The SIBU committee's initiative has saved the town from complete collapse, yet Tswaing's municipal manager took Ms. Visser to court in April 2009 "because what Ms. Visser is doing is illegal"! The town's rates and taxes were around R21,7 million in arrears. The two neighbouring towns owed R27,2 and R46,7 million respectively.

But SIBU had a case - they had declared a dispute and after two years, the Council had still not responded satisfactorily. Ms.Visser and her team then proceeded to repair the Waste Water Treatment Works (WWTW), while an officer of the council - in the presence of the police - told her she would be prosecuted for trespassing! The committee spent R45 000 trying to service the pumps, and a further R20 000 repairing the black township's sewage pump. While her team was repairing the pumps, she was removed by the police on instructions of a council official and taken to the police station where a case of trespassing was opened against her. When she arrived at the magistrates court later, the case had been thrown out by a - thankfully sane - magistrate.
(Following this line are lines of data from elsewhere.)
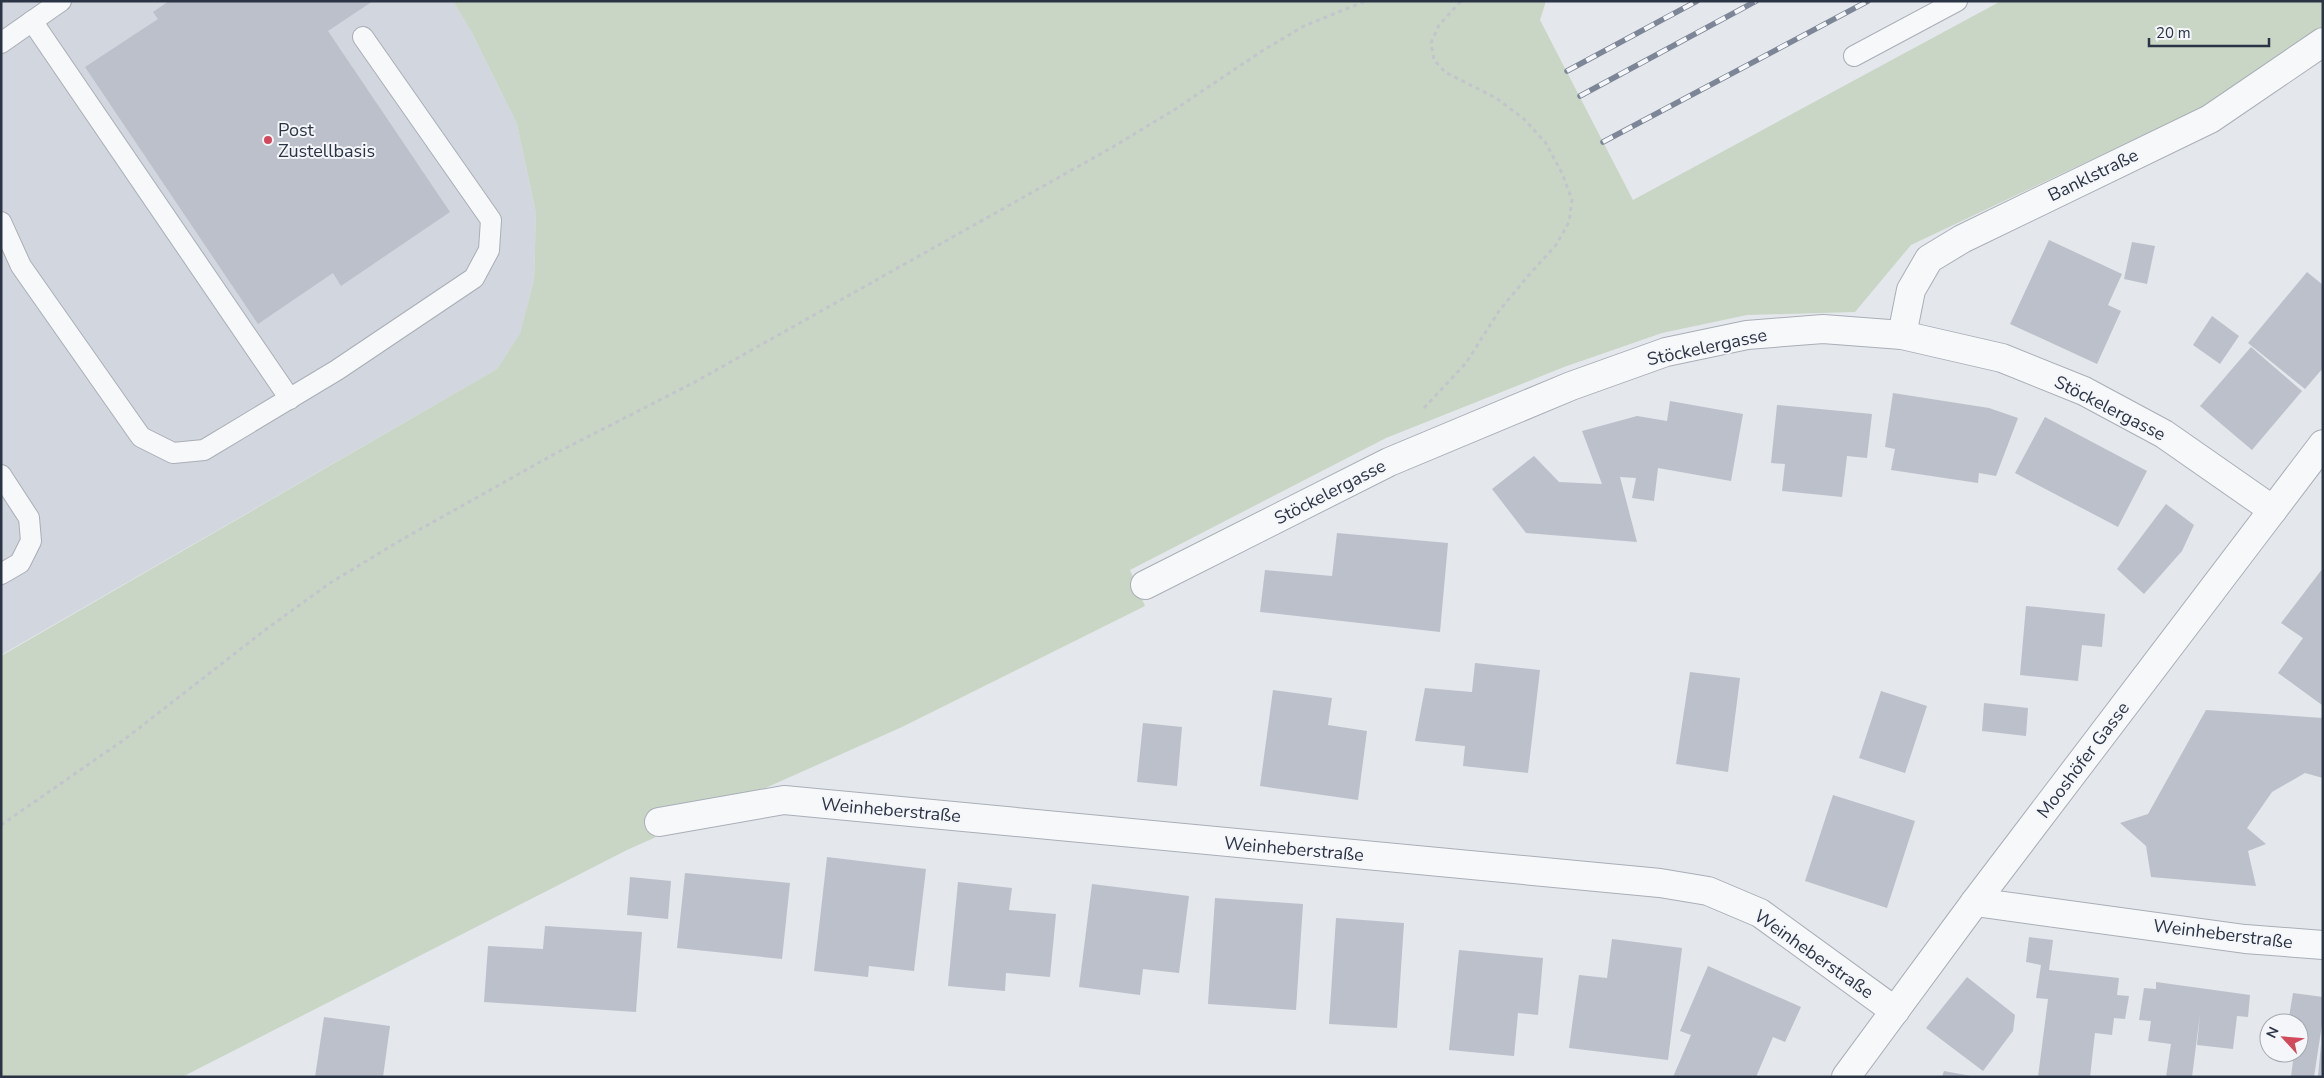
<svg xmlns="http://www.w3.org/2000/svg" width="2324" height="1078" font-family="'Nunito Sans',sans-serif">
  <rect width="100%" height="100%" fill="#e4e7ec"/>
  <polygon fill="#d2d6de" points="1,1 453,1 472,33 517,124 536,213 534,280 520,335 497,369 1,655"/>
  <polygon fill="#c9d6c5" points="453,1 1546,1 1540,20 1633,200 2001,1 2323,1 2323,28 2207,105 1911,245 1855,312 1747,315 1662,333 1564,367 1386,438 1130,570 1145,606 902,727 627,850 182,1077 1,1077 1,656 497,369 520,334 534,280 536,213 517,124 472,33"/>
  <g fill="#bbc0ca">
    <polygon points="169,1 373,1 328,31 450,212 341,286 333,273 258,324 85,67 158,19 153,12"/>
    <polygon points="2049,240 2122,274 2108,305 2121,311 2097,364 2010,324"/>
    <polygon points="2132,242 2155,246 2147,284 2124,279"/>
    <polygon points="2307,272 2323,285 2323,368 2305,389 2248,343"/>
    <polygon points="2212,316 2239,336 2220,364 2193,345"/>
    <polygon points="2251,347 2302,391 2252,450 2200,406"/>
    <polygon points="1893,393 1989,408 2018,418 1996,476 1979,473 1978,483 1891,470 1895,449 1885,447"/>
    <polygon points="1670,401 1743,414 1731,481 1658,468 1654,501 1632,498 1636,478 1620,477 1637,542 1526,533 1492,489 1534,456 1559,482 1602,484 1582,431 1637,416 1667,421"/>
    <polygon points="1777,405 1872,414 1867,458 1847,456 1842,497 1782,491 1785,464 1771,463"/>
    <polygon points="2045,417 2147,471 2118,527 2015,473"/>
    <polygon points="2166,504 2194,525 2182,551 2144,594 2117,569"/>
    <polygon points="1337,533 1448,543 1440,632 1260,612 1265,570 1332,576"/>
    <polygon points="2323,568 2323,703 2322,705 2278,673 2303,638 2281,623"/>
    <polygon points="2026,606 2105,614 2102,647 2082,645 2078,681 2020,675"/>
    <polygon points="1475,663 1540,670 1528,773 1463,766 1465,746 1415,741 1425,688 1472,692"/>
    <polygon points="1690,672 1740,678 1728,772 1676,764"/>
    <polygon points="1273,690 1332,698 1328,725 1367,731 1358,800 1260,786"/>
    <polygon points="1881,691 1927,706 1905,773 1859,758"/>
    <polygon points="1984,703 2028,708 2026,736 1982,731"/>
    <polygon points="2206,710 2323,718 2323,778 2305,773 2272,792 2247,828 2266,844 2248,851 2256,886 2151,877 2146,846 2120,823 2148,814"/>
    <polygon points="1143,723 1182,727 1177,786 1137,782"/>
    <polygon points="1833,795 1915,821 1887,908 1805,881"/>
    <polygon points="827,857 926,869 914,971 869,966 868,977 814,971"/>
    <polygon points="685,873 790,883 782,959 677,948"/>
    <polygon points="630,877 671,881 668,919 627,915"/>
    <polygon points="958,882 1012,888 1009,910 1056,914 1050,977 1006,973 1005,991 948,986"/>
    <polygon points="1092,884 1189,896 1179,973 1143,969 1140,995 1079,987"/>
    <polygon points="1215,898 1303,904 1296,1010 1208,1004"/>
    <polygon points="1336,918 1404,923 1397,1028 1329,1024"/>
    <polygon points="545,926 642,932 636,1012 484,1002 488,946 543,949"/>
    <polygon points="2029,937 2053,940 2049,970 2119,978 2117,995 2129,996 2125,1019 2114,1018 2112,1035 2095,1033 2090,1077 2038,1077 2048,999 2036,998 2041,965 2026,962"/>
    <polygon points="1612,939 1682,948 1668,1060 1569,1048 1579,975 1607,978"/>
    <polygon points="1459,950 1543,958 1538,1015 1518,1013 1514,1056 1449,1050"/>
    <polygon points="1708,966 1801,1007 1785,1042 1773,1037 1756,1077 1673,1077 1691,1035 1680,1031"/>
    <polygon points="1967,977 2015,1015 2013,1031 1983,1071 1926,1028"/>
    <polygon points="2156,982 2250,995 2248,1017 2237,1016 2233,1049 2197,1045 2200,1014 2192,1077 2166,1077 2171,1044 2148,1041 2151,1021 2139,1020 2144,988 2156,989"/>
    <polygon points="2293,993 2323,997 2323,1018 2314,1077 2291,1077 2294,1053 2299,1053 2299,1023 2288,1023"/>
    <polygon points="324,1017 390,1026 383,1077 315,1077"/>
    <polygon points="2321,1044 2323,1077 2318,1077"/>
    <polygon points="1944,1071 1971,1076 1971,1077 1942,1077"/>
  </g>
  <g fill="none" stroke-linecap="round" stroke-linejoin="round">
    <g stroke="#a9aeb7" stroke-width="22">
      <g id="service">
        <polyline points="32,21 290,399"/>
        <polyline points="1,43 61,1"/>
        <polyline points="1854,56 1957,1"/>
        <polyline points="1,222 21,266 141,437 173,453 204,450 337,370 474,278 489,250 491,220 363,37"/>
        <polyline points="1,475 29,518 31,541 20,563 1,574"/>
      </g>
    </g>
    <g stroke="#a9aeb7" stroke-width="30">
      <g id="minor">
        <polyline points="1902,335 1911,290 1929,259 1962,239 2210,119 2323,42"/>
        <polyline points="1145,585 1389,462 1571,386 1666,352 1747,335 1823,329 1902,335 2002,358 2084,391 2164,434 2273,510"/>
        <polyline points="659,822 784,800 1660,883 1708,891 1760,913 1895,1011"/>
        <polyline points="1975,902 2245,939 2323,945"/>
        <polyline points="1846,1077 1975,902 2323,444"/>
      </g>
    </g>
    <g stroke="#c2c5cb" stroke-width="3" stroke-dasharray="4 4" stroke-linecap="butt">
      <polyline points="1424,408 1466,363 1499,311 1527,277 1556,245 1569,222 1572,200 1562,173 1545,142 1524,119 1496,98 1445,72 1434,60 1431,43 1439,25 1461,1"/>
      <polyline points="1,825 125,739 265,630 330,583 401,540 558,452 693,383 1111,148 1174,110 1262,51 1304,26 1366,1"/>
    </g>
    <use href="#service" stroke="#f7f8fa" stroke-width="20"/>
    <use href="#minor" stroke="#f7f8fa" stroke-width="28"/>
    <g stroke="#7d8696" stroke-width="5.5">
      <g id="rail">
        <polyline points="1567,71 1697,1"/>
        <polyline points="1580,96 1756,1"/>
        <polyline points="1603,142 1868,1"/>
      </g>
    </g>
    <use href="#rail" stroke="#f4f6f9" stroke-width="4" stroke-dasharray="11" stroke-linecap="butt"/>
  </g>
  <circle fill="#d1495b" stroke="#f4f6f9" stroke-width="2" cx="268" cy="140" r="5"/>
  <g text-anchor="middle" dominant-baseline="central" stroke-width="4" stroke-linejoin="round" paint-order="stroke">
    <g font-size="18" fill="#2b3445" stroke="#f4f6f9" text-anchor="start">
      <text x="278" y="130">Post<tspan x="278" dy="21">Zustellbasis</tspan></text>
    </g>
    <g font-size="18" fill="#2b3445" stroke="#f4f6f9">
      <text transform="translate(2093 175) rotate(-26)">Banklstraße</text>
      <text transform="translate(1707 347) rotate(-12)">Stöckelergasse</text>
      <text transform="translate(2110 408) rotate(27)">Stöckelergasse</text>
      <text transform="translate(1330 492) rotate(-27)">Stöckelergasse</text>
      <text transform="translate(2083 760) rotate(-53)">Mooshöfer Gasse</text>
      <text transform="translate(891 810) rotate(5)">Weinheberstraße</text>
      <text transform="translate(1294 849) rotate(5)">Weinheberstraße</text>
      <text transform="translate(2223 934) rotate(7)">Weinheberstraße</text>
      <text transform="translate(1814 954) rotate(35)">Weinheberstraße</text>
    </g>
  </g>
  <rect width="2324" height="1078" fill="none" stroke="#2b3445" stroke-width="5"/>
  <g transform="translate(2284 1038) rotate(296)"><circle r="24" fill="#f4f6f9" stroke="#a4a8b1"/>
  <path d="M0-4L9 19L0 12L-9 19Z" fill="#d1495b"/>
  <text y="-8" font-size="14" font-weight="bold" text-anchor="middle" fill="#2b3445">N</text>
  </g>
  <path d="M2149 38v8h120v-8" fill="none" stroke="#2b3445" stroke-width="2.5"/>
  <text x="2156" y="38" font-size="15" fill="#2b3445" stroke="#f4f6f9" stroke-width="4" paint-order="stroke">20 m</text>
</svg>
(It is worth noting that in 2006 already, 79 of 231 municipalities employed not a single civil engineer, while the six major metropoles between them had only 732 civil engineers to serve a population of more than 15,6 million. More ominous is the fact that there were  30 000 annual registered apprentices in the late 1970s and early 1980s but the number had dropped to less than 2 000 in 2005. Who is going to fix things at municipalities when these men - many approaching retirement age - retire? The ANC's cadres?)

A November 2009, 65-page NW University report on the antics of the Tswaing Council makes scary reading and the fact that Ms. Visser continues to try and maintain what are to most people decent living standards in her town and the neighbouring townships is nothing short of a miracle. Reams of correspondence to the council have been provided to TAU SA and it is clear that not many people in the world would put up with the blind arrogance, incompetence and contempt meted out to the residents of these towns by the ANC.
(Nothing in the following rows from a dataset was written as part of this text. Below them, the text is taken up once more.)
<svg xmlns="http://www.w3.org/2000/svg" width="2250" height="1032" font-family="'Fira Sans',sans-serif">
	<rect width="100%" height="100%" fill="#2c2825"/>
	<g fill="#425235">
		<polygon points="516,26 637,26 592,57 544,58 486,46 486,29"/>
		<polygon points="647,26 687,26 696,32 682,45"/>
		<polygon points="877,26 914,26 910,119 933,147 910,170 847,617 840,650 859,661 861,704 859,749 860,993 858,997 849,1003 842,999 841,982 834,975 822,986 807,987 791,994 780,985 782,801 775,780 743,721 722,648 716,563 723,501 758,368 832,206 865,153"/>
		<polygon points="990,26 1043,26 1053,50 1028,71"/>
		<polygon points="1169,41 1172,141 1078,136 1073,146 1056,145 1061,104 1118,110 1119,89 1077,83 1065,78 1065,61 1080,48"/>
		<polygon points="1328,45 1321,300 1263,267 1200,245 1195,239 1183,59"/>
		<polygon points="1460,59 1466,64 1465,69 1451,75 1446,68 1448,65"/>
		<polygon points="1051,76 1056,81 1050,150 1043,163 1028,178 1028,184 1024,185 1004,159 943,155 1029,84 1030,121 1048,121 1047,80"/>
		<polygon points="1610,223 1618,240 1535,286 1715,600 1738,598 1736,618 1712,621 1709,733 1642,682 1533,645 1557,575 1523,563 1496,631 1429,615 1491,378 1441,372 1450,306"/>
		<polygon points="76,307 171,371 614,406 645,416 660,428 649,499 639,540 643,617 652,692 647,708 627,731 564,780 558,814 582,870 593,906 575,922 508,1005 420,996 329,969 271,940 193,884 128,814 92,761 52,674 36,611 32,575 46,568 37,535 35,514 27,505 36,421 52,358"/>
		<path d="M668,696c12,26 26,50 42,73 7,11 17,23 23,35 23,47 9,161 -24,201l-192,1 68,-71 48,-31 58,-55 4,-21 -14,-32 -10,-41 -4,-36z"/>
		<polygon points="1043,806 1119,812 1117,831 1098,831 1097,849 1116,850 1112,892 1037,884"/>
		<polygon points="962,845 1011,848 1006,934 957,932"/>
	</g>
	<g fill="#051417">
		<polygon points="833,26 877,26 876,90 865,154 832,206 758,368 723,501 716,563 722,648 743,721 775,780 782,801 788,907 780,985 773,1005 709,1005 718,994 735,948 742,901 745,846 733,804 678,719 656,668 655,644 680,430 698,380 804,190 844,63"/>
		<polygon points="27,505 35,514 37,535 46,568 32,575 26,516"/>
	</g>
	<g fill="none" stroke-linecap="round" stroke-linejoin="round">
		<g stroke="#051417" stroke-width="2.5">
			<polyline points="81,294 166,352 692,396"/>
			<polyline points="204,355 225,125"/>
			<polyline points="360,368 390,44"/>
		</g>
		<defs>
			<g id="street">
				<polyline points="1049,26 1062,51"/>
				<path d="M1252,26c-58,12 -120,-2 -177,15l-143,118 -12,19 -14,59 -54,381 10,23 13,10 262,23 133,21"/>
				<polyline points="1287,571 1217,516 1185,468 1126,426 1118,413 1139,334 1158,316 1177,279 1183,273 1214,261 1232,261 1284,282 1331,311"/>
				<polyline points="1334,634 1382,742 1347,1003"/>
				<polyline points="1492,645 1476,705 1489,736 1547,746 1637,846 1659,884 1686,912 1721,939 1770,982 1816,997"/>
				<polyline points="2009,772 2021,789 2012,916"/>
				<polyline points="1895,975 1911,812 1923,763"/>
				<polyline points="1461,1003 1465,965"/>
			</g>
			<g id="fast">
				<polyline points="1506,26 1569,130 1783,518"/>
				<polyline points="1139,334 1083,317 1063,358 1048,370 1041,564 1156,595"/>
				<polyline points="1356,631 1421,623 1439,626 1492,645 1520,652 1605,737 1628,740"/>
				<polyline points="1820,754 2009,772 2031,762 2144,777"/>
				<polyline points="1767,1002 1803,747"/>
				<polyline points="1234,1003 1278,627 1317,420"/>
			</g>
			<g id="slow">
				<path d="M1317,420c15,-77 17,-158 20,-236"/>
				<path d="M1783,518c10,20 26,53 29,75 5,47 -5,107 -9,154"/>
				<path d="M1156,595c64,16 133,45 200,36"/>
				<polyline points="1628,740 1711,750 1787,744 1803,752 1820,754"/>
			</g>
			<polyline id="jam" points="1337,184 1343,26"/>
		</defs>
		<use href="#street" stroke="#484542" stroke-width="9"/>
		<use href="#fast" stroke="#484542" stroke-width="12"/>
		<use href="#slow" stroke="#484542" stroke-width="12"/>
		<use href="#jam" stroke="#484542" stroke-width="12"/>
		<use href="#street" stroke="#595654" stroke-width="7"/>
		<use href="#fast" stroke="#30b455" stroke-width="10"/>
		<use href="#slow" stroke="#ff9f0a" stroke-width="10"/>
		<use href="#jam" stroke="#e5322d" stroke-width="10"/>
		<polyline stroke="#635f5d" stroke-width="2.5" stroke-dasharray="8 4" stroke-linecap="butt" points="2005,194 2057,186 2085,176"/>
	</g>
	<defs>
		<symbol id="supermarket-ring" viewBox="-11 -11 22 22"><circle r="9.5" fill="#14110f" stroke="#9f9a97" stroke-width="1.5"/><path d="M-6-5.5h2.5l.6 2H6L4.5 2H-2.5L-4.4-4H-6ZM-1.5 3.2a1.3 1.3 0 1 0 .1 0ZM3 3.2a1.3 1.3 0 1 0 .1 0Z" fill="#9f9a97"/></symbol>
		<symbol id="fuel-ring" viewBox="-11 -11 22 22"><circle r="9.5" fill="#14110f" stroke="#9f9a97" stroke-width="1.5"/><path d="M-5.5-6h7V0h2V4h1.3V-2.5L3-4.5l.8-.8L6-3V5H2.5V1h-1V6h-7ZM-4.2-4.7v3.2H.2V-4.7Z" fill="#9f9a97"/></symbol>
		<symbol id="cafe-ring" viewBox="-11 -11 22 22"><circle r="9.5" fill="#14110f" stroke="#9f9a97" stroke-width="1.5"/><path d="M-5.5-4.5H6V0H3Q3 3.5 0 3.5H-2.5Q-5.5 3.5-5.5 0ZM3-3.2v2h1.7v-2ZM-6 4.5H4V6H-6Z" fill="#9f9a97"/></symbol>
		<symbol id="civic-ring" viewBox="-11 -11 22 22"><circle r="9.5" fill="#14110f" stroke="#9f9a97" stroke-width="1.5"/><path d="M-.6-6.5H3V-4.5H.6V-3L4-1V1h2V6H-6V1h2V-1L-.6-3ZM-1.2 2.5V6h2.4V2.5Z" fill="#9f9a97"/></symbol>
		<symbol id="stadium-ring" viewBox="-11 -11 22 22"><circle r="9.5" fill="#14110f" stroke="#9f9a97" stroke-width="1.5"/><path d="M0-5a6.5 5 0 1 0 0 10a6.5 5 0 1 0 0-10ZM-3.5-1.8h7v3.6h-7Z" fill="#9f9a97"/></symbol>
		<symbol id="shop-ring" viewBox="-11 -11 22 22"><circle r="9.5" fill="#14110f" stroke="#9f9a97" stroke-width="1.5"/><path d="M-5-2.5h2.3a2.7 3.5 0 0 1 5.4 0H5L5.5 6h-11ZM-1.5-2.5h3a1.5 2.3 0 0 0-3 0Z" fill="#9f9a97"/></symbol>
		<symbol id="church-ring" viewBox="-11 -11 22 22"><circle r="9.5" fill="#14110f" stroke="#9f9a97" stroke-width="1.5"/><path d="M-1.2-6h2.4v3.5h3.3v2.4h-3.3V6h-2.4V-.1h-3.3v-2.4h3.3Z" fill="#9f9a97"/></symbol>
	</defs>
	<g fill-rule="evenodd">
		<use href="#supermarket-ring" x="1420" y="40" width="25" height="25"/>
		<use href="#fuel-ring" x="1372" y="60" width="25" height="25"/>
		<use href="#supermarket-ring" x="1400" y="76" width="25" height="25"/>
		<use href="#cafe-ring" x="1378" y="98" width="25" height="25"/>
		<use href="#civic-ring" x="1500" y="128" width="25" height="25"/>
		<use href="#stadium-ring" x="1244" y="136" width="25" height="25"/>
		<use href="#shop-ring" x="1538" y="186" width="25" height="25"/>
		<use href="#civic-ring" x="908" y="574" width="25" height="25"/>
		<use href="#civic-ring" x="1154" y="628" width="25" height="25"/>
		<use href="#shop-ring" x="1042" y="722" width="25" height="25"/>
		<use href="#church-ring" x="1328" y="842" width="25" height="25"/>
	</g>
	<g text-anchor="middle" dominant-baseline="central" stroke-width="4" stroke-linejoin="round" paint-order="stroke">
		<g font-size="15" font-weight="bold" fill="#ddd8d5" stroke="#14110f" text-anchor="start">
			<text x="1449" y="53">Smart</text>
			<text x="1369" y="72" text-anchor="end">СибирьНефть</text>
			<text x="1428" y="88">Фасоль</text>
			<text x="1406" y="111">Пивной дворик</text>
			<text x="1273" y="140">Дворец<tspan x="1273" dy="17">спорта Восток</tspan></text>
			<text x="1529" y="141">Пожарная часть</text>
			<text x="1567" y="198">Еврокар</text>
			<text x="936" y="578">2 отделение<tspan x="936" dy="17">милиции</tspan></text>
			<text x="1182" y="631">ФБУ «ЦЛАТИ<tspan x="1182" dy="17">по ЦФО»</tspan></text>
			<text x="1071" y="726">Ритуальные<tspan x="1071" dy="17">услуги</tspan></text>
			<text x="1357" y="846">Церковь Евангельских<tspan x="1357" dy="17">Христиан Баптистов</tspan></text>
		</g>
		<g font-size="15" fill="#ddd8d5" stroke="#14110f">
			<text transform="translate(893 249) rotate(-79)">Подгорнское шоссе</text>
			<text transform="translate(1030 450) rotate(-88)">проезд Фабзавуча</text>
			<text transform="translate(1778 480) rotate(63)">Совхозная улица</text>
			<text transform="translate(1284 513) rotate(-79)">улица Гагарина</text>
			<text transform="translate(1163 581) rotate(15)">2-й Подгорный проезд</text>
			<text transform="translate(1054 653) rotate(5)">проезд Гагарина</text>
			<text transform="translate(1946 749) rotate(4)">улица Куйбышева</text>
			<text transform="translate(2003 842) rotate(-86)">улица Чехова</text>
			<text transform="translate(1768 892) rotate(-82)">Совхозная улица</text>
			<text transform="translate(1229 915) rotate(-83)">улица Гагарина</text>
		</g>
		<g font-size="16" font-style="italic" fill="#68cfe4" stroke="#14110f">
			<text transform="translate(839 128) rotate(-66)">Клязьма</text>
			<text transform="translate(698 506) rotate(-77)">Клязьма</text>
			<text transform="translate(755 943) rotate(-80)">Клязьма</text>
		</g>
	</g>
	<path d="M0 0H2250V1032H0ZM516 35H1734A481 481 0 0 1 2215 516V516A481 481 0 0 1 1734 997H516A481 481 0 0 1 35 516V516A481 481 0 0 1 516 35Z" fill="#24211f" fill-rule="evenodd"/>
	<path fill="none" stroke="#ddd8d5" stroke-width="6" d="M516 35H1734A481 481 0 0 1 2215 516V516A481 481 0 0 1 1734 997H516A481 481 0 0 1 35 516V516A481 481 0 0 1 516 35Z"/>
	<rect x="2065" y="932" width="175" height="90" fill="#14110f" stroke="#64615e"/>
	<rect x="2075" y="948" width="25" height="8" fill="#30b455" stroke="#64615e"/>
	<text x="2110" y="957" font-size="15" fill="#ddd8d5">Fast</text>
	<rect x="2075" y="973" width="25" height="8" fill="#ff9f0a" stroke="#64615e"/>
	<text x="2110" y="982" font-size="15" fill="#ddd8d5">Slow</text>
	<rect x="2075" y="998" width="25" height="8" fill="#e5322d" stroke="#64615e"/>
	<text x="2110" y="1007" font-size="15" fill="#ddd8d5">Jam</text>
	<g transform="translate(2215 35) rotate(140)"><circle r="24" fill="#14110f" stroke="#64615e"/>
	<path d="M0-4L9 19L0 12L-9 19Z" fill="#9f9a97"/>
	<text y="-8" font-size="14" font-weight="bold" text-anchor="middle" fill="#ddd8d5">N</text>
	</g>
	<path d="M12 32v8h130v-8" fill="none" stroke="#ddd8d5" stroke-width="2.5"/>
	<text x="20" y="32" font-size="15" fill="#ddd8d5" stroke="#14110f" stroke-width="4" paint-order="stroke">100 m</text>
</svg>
Will the residents of these towns throw out the ANC in next year's municipal elections, as they appear to be doing in some areas of South Africa?  We quote from the foreword of Anthea Jeffery's book Chasing the Rainbow- From Mandela to Zuma: The ANC's plan is complete control of the State. "Relentless pursuit of these objectives has placed broad swathes of South African life under the control of cadres whose first loyalty is to the party, not the people. Anyone seeking to understand the ANC's tolerance of incompetence and malfeasance in parastatals, key bureaucracies and municipalities would do well to grasp this principle. The achievement of racial quotas is seen as an absolute good, even if the cure inadvertently cripples the patient. Why does our rail system experience eight accidents or collisions every day? Why are seventy percent of our sewage plants on the verge of collapse?"

The answer is in Ms. Jeffery's book which should be required reading for Messrs. di Caprio, Freeman, Travolta and, yes, those who are now punting South Africa for the Olympic Games.